2. Add 200 mL of tap water into the 250 mL beaker and heat to 70oC, then shut off the Bunsen burner.
3. Fill the 400 mL beaker to the same level as the water in the 250 mL beaker and add ice to cool.
4. Fill the 600 mL beaker to the same level as the water in the 250mL beaker, leave water at room temp.
5. Weigh 3—1 gram samples of Normal size NaCl crystals. (weigh in on waxed paper)
6. Into 3 test tubes measure and pour 20 mL of distilled water.
7. Take the temperature of the hot , cold and room temperature water and record in your
data table.
8. Place 1 test tube into each of the 3 temperature beakers, allow the test tube to sit in
the beaker for 2 minutes to come to temperature before adding the salt.
9. Pour 1 gram of NaCl into each of the 3 test tubes.
10. Insert a stirring rod into each test tube and swirl/stir the test tubes until the NaCl dissolves.
11. Record the amount of time required to dissolve the NaCl. ( look at the bottom of the test tube to see if crystals are
dissolved)
12. Dispose of all solutions in the sink.
13. Clean the beaker. Clean and rinse the stirring rods and test tubes for part 2.
Part II
1. Obtain 1 grams samples of NaCl in 3 particle sizes: Fine, Normal, Large.
2. Into 3 test tubes measure and pour 20 mL of distilled water.
3. Place a 1 gram sample of each salt into a test tube.
4. Insert a stirring rod into each sample and swirl/stir.

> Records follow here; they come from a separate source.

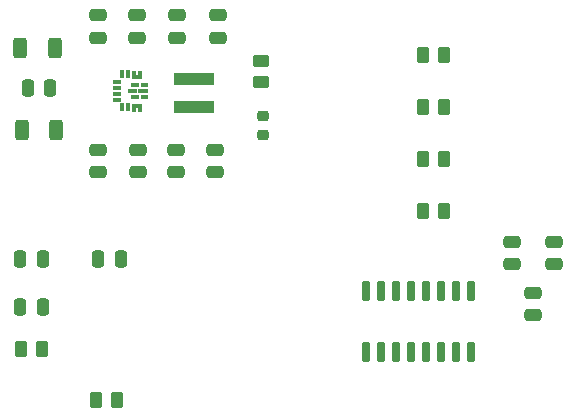
<source format=gbr>
%TF.GenerationSoftware,KiCad,Pcbnew,7.0.9*%
%TF.CreationDate,2024-04-08T21:40:24-04:00*%
%TF.ProjectId,WIRED-NAU7802-board-revB1,57495245-442d-44e4-9155-373830322d62,Rev B1*%
%TF.SameCoordinates,Original*%
%TF.FileFunction,Paste,Top*%
%TF.FilePolarity,Positive*%
%FSLAX46Y46*%
G04 Gerber Fmt 4.6, Leading zero omitted, Abs format (unit mm)*
G04 Created by KiCad (PCBNEW 7.0.9) date 2024-04-08 21:40:24*
%MOMM*%
%LPD*%
G01*
G04 APERTURE LIST*
G04 Aperture macros list*
%AMRoundRect*
0 Rectangle with rounded corners*
0 $1 Rounding radius*
0 $2 $3 $4 $5 $6 $7 $8 $9 X,Y pos of 4 corners*
0 Add a 4 corners polygon primitive as box body*
4,1,4,$2,$3,$4,$5,$6,$7,$8,$9,$2,$3,0*
0 Add four circle primitives for the rounded corners*
1,1,$1+$1,$2,$3*
1,1,$1+$1,$4,$5*
1,1,$1+$1,$6,$7*
1,1,$1+$1,$8,$9*
0 Add four rect primitives between the rounded corners*
20,1,$1+$1,$2,$3,$4,$5,0*
20,1,$1+$1,$4,$5,$6,$7,0*
20,1,$1+$1,$6,$7,$8,$9,0*
20,1,$1+$1,$8,$9,$2,$3,0*%
G04 Aperture macros list end*
%ADD10C,0.010000*%
%ADD11R,3.400000X0.980000*%
%ADD12RoundRect,0.250000X0.250000X0.475000X-0.250000X0.475000X-0.250000X-0.475000X0.250000X-0.475000X0*%
%ADD13RoundRect,0.250000X-0.262500X-0.450000X0.262500X-0.450000X0.262500X0.450000X-0.262500X0.450000X0*%
%ADD14RoundRect,0.250000X-0.475000X0.250000X-0.475000X-0.250000X0.475000X-0.250000X0.475000X0.250000X0*%
%ADD15RoundRect,0.250000X-0.250000X-0.475000X0.250000X-0.475000X0.250000X0.475000X-0.250000X0.475000X0*%
%ADD16RoundRect,0.250000X0.312500X0.625000X-0.312500X0.625000X-0.312500X-0.625000X0.312500X-0.625000X0*%
%ADD17RoundRect,0.250000X-0.450000X0.262500X-0.450000X-0.262500X0.450000X-0.262500X0.450000X0.262500X0*%
%ADD18RoundRect,0.002500X-0.297500X-0.122500X0.297500X-0.122500X0.297500X0.122500X-0.297500X0.122500X0*%
%ADD19RoundRect,0.002500X-0.122500X-0.297500X0.122500X-0.297500X0.122500X0.297500X-0.122500X0.297500X0*%
%ADD20RoundRect,0.250000X0.475000X-0.250000X0.475000X0.250000X-0.475000X0.250000X-0.475000X-0.250000X0*%
%ADD21RoundRect,0.218750X-0.256250X0.218750X-0.256250X-0.218750X0.256250X-0.218750X0.256250X0.218750X0*%
%ADD22RoundRect,0.150000X-0.150000X0.725000X-0.150000X-0.725000X0.150000X-0.725000X0.150000X0.725000X0*%
G04 APERTURE END LIST*
%TO.C,U2*%
D10*
X153635500Y-113147000D02*
X152915500Y-113147000D01*
X152915500Y-112897000D01*
X153635500Y-112897000D01*
X153635500Y-113147000D01*
G36*
X153635500Y-113147000D02*
G01*
X152915500Y-113147000D01*
X152915500Y-112897000D01*
X153635500Y-112897000D01*
X153635500Y-113147000D01*
G37*
X153811000Y-112647000D02*
X153236000Y-112647000D01*
X153236000Y-112397000D01*
X153811000Y-112397000D01*
X153811000Y-112647000D01*
G36*
X153811000Y-112647000D02*
G01*
X153236000Y-112647000D01*
X153236000Y-112397000D01*
X153811000Y-112397000D01*
X153811000Y-112647000D01*
G37*
X153811000Y-113647000D02*
X153236000Y-113647000D01*
X153236000Y-113397000D01*
X153811000Y-113397000D01*
X153811000Y-113647000D01*
G36*
X153811000Y-113647000D02*
G01*
X153236000Y-113647000D01*
X153236000Y-113397000D01*
X153811000Y-113397000D01*
X153811000Y-113647000D01*
G37*
X154555500Y-113147000D02*
X153835500Y-113147000D01*
X153835500Y-112897000D01*
X154555500Y-112897000D01*
X154555500Y-113147000D01*
G36*
X154555500Y-113147000D02*
G01*
X153835500Y-113147000D01*
X153835500Y-112897000D01*
X154555500Y-112897000D01*
X154555500Y-113147000D01*
G37*
X154586000Y-112647000D02*
X154011000Y-112647000D01*
X154011000Y-112397000D01*
X154586000Y-112397000D01*
X154586000Y-112647000D01*
G36*
X154586000Y-112647000D02*
G01*
X154011000Y-112647000D01*
X154011000Y-112397000D01*
X154586000Y-112397000D01*
X154586000Y-112647000D01*
G37*
X154586000Y-113647000D02*
X154011000Y-113647000D01*
X154011000Y-113397000D01*
X154586000Y-113397000D01*
X154586000Y-113647000D01*
G36*
X154586000Y-113647000D02*
G01*
X154011000Y-113647000D01*
X154011000Y-113397000D01*
X154586000Y-113397000D01*
X154586000Y-113647000D01*
G37*
X154035500Y-114722000D02*
X153785500Y-114722000D01*
X153785500Y-114372000D01*
X153535500Y-114372000D01*
X153535500Y-114722000D01*
X153285500Y-114722000D01*
X153285500Y-114122000D01*
X154035500Y-114122000D01*
X154035500Y-114722000D01*
G36*
X154035500Y-114722000D02*
G01*
X153785500Y-114722000D01*
X153785500Y-114372000D01*
X153535500Y-114372000D01*
X153535500Y-114722000D01*
X153285500Y-114722000D01*
X153285500Y-114122000D01*
X154035500Y-114122000D01*
X154035500Y-114722000D01*
G37*
X153535500Y-111672000D02*
X153785500Y-111672000D01*
X153785500Y-111322000D01*
X154035500Y-111322000D01*
X154035500Y-111922000D01*
X153285500Y-111922000D01*
X153285500Y-111322000D01*
X153535500Y-111322000D01*
X153535500Y-111672000D01*
G36*
X153535500Y-111672000D02*
G01*
X153785500Y-111672000D01*
X153785500Y-111322000D01*
X154035500Y-111322000D01*
X154035500Y-111922000D01*
X153285500Y-111922000D01*
X153285500Y-111322000D01*
X153535500Y-111322000D01*
X153535500Y-111672000D01*
G37*
%TD*%
D11*
%TO.C,L1*%
X158507000Y-112003000D03*
X158507000Y-114373000D03*
%TD*%
D12*
%TO.C,C12*%
X146371000Y-112772000D03*
X144471000Y-112772000D03*
%TD*%
D13*
%TO.C,R1*%
X177903500Y-109982000D03*
X179728500Y-109982000D03*
%TD*%
%TO.C,R9*%
X150217500Y-139186000D03*
X152042500Y-139186000D03*
%TD*%
D14*
%TO.C,C15*%
X160285000Y-118014000D03*
X160285000Y-119914000D03*
%TD*%
D15*
%TO.C,C1*%
X150434000Y-127248000D03*
X152334000Y-127248000D03*
%TD*%
D14*
%TO.C,C14*%
X156983000Y-118014000D03*
X156983000Y-119914000D03*
%TD*%
D16*
%TO.C,R4*%
X146761500Y-109378000D03*
X143836500Y-109378000D03*
%TD*%
D17*
%TO.C,R5*%
X164169000Y-110497500D03*
X164169000Y-112322500D03*
%TD*%
D18*
%TO.C,U2*%
X151985500Y-112272000D03*
X151985500Y-112772000D03*
X151985500Y-113272000D03*
X151985500Y-113772000D03*
D19*
X152410500Y-114422000D03*
X152910500Y-114422000D03*
X152910500Y-111622000D03*
X152410500Y-111622000D03*
%TD*%
D20*
%TO.C,C4*%
X150379000Y-108550000D03*
X150379000Y-106650000D03*
%TD*%
D16*
%TO.C,R3*%
X146883500Y-116328000D03*
X143958500Y-116328000D03*
%TD*%
D14*
%TO.C,C13*%
X153790300Y-118014000D03*
X153790300Y-119914000D03*
%TD*%
D20*
%TO.C,C3*%
X188976000Y-127696000D03*
X188976000Y-125796000D03*
%TD*%
%TO.C,C6*%
X157128600Y-108550000D03*
X157128600Y-106650000D03*
%TD*%
%TO.C,C7*%
X160539000Y-108550000D03*
X160539000Y-106650000D03*
%TD*%
D14*
%TO.C,C11*%
X150379000Y-118014000D03*
X150379000Y-119914000D03*
%TD*%
D13*
%TO.C,R6*%
X177903500Y-118787300D03*
X179728500Y-118787300D03*
%TD*%
D20*
%TO.C,C8*%
X187198000Y-132014000D03*
X187198000Y-130114000D03*
%TD*%
%TO.C,C2*%
X185420000Y-127696000D03*
X185420000Y-125796000D03*
%TD*%
D13*
%TO.C,R7*%
X177903500Y-123190000D03*
X179728500Y-123190000D03*
%TD*%
D15*
%TO.C,C9*%
X143830000Y-127248000D03*
X145730000Y-127248000D03*
%TD*%
D13*
%TO.C,R8*%
X143867500Y-134874000D03*
X145692500Y-134874000D03*
%TD*%
D20*
%TO.C,C5*%
X153718100Y-108550000D03*
X153718100Y-106650000D03*
%TD*%
D21*
%TO.C,D1*%
X164349000Y-115194500D03*
X164349000Y-116769500D03*
%TD*%
D13*
%TO.C,R2*%
X177903500Y-114384700D03*
X179728500Y-114384700D03*
%TD*%
D22*
%TO.C,U1*%
X181991000Y-130013000D03*
X180721000Y-130013000D03*
X179451000Y-130013000D03*
X178181000Y-130013000D03*
X176911000Y-130013000D03*
X175641000Y-130013000D03*
X174371000Y-130013000D03*
X173101000Y-130013000D03*
X173101000Y-135163000D03*
X174371000Y-135163000D03*
X175641000Y-135163000D03*
X176911000Y-135163000D03*
X178181000Y-135163000D03*
X179451000Y-135163000D03*
X180721000Y-135163000D03*
X181991000Y-135163000D03*
%TD*%
D15*
%TO.C,C10*%
X143830000Y-131350000D03*
X145730000Y-131350000D03*
%TD*%
M02*

</source>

5. Record the time required to dissolve each salt.
6. Dispose of all solutions down the drain, rinse and clean the test tubes.
Part III
1. Obtain 2—1 gram samples of fine crystals of NaCl.
2. Into two test tubes measure an pout 20mL of distilled water.
3. Place a 1 grams sample into each test tube.
4. Insert a stirring rod into 1 test tube and swirl/stir until dissolved, record the time to dissolve the salt.
5. In the second test tube allow the salt to sit undisturbed until dissolved. Record the time to dissolve.
6. Dispose of all solutions down the drain, rinse and clean the test tubes.
Part IV
1. Observe a bottle of soda before it is opened and after it is opened. Record your observations.
2. Into 3 test tubes measure and pour a 20 mL sample of soda.
3. Use the first test tube for comparison.
4. The second test tube, place your finger/thumb over the mouth of the test tube and shake it. Be
careful when releasing the pressure, don’t get wet. Observe the test tube once shaken, record
the size and amount of bubbles after shaking.
5. Light a Bunsen burner, use the test tube holder and gently heat the soda in the test tube. Observe
and record the amount and size of bubbles after heating.
6. Dispose of all solutions down the drain. Clean all materials thoroughly and put away.
Post lab Information
All molecules are in constant motion. As the particles of solvent and solute come into contact with each other
if the solute is attracted to the solvent, the solute becomes surrounded by solvent molecules and slowly broken apart
and dissolves. The more often the solute and solvent come into contact the faster the solute will dissolve. When gases
dissolve into liquids, the normal motion of the gas molecules is restricted. For this reason the factors that increase the
solubility of solids in liquids have the opposite effect on gases dissolving in liquids.